Minister of Cooperative governance and Traditional Affairs Nkosazana Dlamini-Zuma. Picture: Jacques Nelles
Even by the standards of the strange ways in which the Covid-19 pandemic – and the government reaction to it – has unfurled in South Africa, yesterday’s appearance by Dr Nkosazana Dlamini-Zuma had its moments of the bizarre.
Firstly, there was no indication in the Government Gazette detailing regulations for Level 2 of lockdown, of what was to become of cigarettes.
President Cyril Ramaphosa told the nation on Saturday tobacco products would be permitted to be sold from midnight last night.
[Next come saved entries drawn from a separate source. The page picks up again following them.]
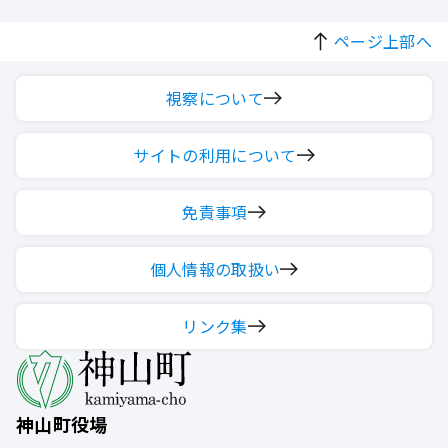
ページ上部へ
視察について
サイトの利用について
免責事項
個人情報の取扱い
リンク集
神山町役場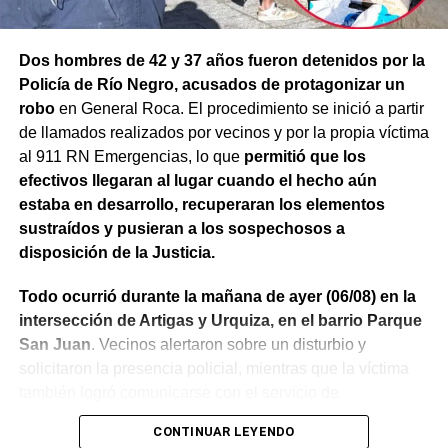
Dos hombres de 42 y 37 años fueron detenidos por la
Policía de Río Negro, acusados de protagonizar un
robo
en General Roca. El procedimiento se inició a partir
de llamados realizados por vecinos y por la propia víctima
al 911 RN Emergencias, lo que
permitió que los
efectivos llegaran al lugar cuando el hecho aún
estaba en desarrollo, recuperaran los elementos
sustraídos y pusieran a los sospechosos a
disposición de la Justicia.
Todo ocurrió durante la mañana de ayer (06/08) en la
intersección de Artigas y Urquiza, en el barrio Parque
San Juan
. Vecinos alertaron sobre un disturbio y
solicitaron la presencia policial, mientras que la víctima
también logró comunicarse con el servicio de
emergencias para informar lo que estaba ocurriendo.
CONTINUAR LEYENDO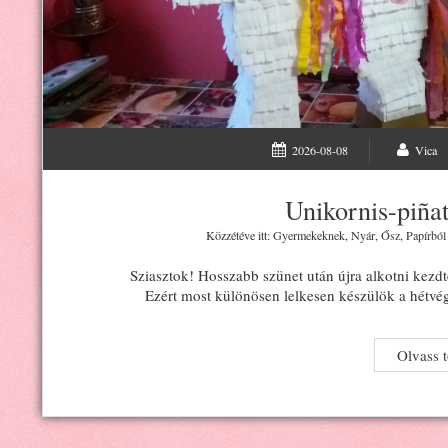
2026-08-08
Vica
Unikornis-piña
Közzétéve itt:
Gyermekeknek
,
Nyár
,
Ősz
,
Papírból
Sziasztok! Hosszabb szünet után újra alkotni kezdte
Ezért most különösen lelkesen készülök a hétvé
Olvass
And even in her turgid reciting of Level 2 restrictions, the minister in charge of lockdown failed to mention cigarettes until right at the end, and then only in a throwaway remark, to the effect that, now that you could smoke again (nothing about the sales of cigarettes), you shouldn’t share with others.
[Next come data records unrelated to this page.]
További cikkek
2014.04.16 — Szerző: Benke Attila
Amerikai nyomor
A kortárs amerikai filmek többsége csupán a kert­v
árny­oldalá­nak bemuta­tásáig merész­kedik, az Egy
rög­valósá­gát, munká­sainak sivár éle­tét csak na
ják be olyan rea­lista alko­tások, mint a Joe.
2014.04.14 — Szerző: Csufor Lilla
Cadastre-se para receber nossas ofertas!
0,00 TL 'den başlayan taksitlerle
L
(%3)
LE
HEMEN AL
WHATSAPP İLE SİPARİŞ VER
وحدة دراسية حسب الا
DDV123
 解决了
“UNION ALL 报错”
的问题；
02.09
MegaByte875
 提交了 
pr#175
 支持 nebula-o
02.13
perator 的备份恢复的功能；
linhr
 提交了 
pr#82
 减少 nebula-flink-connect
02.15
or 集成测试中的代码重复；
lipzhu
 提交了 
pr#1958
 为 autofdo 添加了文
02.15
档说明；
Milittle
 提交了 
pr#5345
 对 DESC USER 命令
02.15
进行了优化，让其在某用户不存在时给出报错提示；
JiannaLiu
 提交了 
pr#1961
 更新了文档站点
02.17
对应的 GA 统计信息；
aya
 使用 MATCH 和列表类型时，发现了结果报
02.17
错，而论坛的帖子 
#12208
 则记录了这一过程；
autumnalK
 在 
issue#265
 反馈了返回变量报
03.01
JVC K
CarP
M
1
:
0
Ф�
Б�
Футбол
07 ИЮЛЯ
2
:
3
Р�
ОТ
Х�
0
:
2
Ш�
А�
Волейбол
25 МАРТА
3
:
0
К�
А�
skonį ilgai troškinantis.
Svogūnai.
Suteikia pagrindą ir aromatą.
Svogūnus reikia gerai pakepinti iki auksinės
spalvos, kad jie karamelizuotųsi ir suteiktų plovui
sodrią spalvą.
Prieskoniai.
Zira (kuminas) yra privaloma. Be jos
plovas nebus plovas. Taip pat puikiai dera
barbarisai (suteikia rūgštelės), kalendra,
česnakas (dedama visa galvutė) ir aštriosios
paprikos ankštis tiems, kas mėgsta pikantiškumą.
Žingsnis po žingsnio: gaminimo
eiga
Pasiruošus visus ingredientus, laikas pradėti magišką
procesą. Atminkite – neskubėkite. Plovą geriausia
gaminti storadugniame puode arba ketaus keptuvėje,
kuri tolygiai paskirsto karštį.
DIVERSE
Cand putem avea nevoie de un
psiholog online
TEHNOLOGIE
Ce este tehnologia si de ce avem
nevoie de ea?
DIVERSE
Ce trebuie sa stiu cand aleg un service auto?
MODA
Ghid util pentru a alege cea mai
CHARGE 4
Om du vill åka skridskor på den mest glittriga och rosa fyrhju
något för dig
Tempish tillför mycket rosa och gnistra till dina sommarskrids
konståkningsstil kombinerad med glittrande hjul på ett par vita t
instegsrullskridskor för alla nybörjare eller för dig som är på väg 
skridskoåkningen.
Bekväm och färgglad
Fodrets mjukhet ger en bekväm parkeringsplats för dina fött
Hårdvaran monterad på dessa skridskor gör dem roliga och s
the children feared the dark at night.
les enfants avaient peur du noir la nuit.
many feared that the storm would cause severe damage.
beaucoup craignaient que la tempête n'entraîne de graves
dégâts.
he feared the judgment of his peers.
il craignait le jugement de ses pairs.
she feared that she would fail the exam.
After fighting tooth and nail for almost five months to keep the ban on sale of tobacco products, Dlamini-Zuma collapsed with barely a whimper – but then told South Africans that booze really needed to be controlled because when we drink, apparently, we also get violent and crash our cars.
The meek capitulation on tobacco came just days after her legal team was filing angry affidavits in court cases. The ban had little scientific basis in terms of combating the spread of the virus or of improving Covid-19 health outcomes after infection. And its major achievement seems to have been spawning a vast underground market, which will undoubtedly continue even under eased lockdown.
Yet, all this cost the country billions of rands in lost tax revenue through lost profits by cigarette makers and lost excise duties. The same is true of the alcohol industry, where hundreds of thousands of people were affected by the bans and many lost their jobs. It begs the question: what was it all about, really?